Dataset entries
⁂

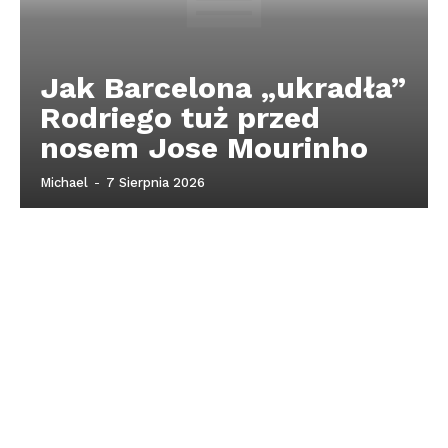
Jak Barcelona „ukradła”
Rodriego tuż przed
nosem Jose Mourinho
Michael
-
7 Sierpnia 2026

⁂

» AIM OF THE TASK: Change "Sierpnia" to "sierpnia" throughout the data and write out the text lines again with nothing else altered. Omit the pictures from your answer.

» EXERCISE ANSWER:
Jak Barcelona „ukradła”
Rodriego tuż przed
nosem Jose Mourinho
Michael
-
7 sierpnia 2026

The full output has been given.